Proving his title was no fluke Parsons finished in the top five of every Cup series’ standings up to and including 1980, winning the Daytona 500 in 1975 along the way, before retiring to the commentary box in 1988. 

Parsons is a member of the International Motorsports Hall of Fame and the NASCAR Hall of Fame, and was named as one of NASCAR’s top 50 drivers in history. Always hard to beat on track, Parsons was resolutely the people’s champion too, being a brave competitor with a sheer love of driving. Always noted as a gentleman, Parsons died from cancer in 2007.

The painstaking restoration of the Chevelle was led by Tex Powell, an original crew DeWitt Racing member, assisted by other members of the crew who staffed the championship-winning team.

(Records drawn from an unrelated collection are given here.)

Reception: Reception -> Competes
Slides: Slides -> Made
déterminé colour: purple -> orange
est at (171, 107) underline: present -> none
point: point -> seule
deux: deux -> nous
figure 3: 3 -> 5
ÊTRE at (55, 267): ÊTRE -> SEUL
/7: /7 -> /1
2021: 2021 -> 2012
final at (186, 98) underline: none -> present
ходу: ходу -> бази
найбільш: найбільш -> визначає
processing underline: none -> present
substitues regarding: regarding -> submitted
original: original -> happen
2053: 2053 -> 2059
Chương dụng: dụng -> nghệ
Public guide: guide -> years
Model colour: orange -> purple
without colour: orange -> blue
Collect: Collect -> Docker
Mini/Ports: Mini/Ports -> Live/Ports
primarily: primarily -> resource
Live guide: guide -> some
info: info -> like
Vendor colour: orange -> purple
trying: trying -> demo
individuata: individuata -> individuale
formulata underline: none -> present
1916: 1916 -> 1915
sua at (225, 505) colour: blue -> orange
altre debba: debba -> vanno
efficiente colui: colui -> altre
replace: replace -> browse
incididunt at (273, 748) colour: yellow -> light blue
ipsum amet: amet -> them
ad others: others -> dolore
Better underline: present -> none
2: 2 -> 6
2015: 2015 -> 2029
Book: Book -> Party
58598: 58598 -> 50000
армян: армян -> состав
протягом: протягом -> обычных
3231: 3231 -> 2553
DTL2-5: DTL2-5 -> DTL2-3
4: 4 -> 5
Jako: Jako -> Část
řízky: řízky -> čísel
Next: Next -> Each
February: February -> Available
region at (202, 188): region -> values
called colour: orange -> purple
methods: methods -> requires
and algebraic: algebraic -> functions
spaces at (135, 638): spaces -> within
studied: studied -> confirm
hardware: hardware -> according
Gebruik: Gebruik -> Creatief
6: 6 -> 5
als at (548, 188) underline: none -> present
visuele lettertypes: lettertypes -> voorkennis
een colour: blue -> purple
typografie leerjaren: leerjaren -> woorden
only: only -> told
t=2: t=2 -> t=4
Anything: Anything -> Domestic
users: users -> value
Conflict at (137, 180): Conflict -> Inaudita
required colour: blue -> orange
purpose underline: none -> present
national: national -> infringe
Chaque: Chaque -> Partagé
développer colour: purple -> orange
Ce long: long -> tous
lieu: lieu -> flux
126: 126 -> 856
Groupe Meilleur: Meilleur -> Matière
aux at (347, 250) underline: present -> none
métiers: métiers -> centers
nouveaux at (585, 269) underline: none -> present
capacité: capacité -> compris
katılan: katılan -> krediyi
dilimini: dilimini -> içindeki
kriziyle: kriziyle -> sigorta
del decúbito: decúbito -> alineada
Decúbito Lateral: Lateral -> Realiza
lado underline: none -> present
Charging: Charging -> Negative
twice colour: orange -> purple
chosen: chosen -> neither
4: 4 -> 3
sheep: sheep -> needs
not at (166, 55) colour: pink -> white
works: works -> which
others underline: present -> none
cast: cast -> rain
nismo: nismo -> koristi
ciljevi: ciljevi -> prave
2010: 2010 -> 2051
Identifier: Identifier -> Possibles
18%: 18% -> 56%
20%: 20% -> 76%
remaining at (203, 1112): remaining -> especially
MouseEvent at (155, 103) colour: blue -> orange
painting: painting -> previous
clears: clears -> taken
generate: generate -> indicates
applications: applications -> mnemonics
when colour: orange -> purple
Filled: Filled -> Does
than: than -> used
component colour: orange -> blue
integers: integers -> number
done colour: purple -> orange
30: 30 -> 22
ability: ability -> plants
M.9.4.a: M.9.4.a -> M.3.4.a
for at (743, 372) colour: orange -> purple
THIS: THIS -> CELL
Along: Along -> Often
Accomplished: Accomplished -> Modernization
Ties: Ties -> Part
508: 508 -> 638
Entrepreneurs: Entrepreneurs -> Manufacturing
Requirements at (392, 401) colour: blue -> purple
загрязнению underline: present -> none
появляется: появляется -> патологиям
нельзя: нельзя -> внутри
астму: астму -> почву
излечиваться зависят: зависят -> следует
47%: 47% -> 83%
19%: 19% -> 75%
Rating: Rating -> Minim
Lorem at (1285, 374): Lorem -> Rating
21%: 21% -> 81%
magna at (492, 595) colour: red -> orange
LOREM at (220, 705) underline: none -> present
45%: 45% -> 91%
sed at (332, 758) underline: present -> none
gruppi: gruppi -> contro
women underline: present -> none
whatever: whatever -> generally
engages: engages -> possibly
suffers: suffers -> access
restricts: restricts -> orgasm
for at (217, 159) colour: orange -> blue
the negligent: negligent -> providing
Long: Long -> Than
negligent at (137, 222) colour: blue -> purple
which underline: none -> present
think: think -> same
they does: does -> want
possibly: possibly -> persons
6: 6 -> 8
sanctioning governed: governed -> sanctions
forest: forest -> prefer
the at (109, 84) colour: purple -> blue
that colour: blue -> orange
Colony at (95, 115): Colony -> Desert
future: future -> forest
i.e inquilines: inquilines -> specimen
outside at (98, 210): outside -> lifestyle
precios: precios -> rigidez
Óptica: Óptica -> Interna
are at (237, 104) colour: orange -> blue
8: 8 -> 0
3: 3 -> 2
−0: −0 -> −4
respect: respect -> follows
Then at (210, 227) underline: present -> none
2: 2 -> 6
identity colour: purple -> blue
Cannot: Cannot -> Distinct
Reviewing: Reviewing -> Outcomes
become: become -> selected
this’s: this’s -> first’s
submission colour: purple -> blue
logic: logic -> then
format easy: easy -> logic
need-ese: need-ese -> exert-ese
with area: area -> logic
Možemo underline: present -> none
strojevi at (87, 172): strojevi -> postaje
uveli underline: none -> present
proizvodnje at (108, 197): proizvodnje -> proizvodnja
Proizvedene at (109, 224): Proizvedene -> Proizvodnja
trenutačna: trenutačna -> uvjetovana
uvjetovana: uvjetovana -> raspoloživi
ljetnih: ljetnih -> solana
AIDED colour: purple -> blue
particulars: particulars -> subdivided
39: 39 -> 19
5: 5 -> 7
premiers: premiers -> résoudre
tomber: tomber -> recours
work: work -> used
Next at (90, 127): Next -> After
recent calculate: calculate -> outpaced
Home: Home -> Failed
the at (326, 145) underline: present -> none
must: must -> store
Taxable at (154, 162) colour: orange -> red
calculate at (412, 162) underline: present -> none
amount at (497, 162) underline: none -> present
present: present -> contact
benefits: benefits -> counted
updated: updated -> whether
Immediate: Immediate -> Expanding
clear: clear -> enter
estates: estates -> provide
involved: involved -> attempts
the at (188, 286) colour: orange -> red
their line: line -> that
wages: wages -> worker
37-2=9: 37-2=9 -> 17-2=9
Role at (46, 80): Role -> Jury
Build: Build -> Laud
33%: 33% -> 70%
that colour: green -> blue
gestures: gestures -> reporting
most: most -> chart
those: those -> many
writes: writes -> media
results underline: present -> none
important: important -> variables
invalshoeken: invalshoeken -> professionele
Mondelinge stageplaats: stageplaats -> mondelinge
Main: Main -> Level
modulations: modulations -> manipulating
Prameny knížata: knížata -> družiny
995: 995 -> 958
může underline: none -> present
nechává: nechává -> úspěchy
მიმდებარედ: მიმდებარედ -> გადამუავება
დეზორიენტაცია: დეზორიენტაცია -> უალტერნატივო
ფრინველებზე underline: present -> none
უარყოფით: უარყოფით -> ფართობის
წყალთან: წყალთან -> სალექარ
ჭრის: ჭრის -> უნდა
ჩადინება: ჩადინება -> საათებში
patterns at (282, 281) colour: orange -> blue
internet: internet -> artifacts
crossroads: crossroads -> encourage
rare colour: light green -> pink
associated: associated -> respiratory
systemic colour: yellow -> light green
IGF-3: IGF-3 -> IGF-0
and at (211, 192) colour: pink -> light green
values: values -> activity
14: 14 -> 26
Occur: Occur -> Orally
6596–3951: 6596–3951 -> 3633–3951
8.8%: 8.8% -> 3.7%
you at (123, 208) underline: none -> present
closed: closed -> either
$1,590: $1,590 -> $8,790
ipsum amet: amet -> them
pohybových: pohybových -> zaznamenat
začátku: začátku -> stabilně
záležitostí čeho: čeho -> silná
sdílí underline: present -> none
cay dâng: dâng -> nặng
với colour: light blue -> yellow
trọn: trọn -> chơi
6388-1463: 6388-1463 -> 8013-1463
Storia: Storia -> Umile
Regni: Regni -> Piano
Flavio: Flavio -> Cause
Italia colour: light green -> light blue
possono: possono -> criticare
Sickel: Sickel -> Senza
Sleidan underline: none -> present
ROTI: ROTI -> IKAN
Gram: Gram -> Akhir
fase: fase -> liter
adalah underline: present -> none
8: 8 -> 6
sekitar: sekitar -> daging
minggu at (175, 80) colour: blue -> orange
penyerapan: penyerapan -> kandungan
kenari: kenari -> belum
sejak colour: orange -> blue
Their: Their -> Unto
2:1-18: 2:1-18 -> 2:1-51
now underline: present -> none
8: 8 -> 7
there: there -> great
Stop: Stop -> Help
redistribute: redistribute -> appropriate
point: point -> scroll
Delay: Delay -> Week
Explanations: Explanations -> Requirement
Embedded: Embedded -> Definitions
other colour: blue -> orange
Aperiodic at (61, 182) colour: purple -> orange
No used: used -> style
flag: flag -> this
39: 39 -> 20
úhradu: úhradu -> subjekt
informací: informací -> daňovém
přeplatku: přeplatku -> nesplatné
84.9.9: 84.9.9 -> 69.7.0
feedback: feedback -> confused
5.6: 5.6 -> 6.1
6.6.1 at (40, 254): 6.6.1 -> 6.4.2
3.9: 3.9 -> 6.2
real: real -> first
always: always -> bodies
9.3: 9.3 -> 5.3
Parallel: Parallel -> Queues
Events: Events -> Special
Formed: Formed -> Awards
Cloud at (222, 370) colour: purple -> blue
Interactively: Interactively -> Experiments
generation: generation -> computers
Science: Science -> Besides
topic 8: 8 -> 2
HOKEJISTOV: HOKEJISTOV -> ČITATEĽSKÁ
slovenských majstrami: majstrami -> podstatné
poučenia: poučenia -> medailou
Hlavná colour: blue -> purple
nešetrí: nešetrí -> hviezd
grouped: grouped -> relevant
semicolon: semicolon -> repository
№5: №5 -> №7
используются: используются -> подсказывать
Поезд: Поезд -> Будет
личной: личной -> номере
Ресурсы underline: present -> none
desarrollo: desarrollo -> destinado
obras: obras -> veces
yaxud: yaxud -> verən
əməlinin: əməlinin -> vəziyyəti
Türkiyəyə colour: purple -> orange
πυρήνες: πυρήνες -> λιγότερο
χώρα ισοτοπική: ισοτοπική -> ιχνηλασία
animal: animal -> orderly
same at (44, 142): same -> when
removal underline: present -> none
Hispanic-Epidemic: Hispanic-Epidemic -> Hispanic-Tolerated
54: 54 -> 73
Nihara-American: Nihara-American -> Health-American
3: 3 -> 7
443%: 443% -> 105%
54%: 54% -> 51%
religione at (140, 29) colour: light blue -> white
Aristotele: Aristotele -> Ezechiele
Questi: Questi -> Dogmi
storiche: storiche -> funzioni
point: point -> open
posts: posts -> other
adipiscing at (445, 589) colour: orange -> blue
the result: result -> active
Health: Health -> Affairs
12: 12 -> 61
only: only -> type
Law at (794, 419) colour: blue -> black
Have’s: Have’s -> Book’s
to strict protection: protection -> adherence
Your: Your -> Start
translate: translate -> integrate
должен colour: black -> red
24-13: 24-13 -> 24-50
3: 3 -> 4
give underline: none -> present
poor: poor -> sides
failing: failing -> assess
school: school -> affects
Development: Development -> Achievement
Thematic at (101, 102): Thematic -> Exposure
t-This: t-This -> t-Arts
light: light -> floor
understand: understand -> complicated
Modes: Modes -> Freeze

The car features a period-exact 427 Chevrolet engine rebuilt by GM’s research and development group in Detroit, as well as correct-design exhaust for the era, the 1973 NASCAR rollcage, Stewart Warner gauges, Jones tachometer, Simpson safety belt, Holman Moody wheels and Goodyear tyres.

It also has original features including an original seat recovered by the same man who originally upholstered it as well as the original fuel cap that one team member had kept since the 1973 championship.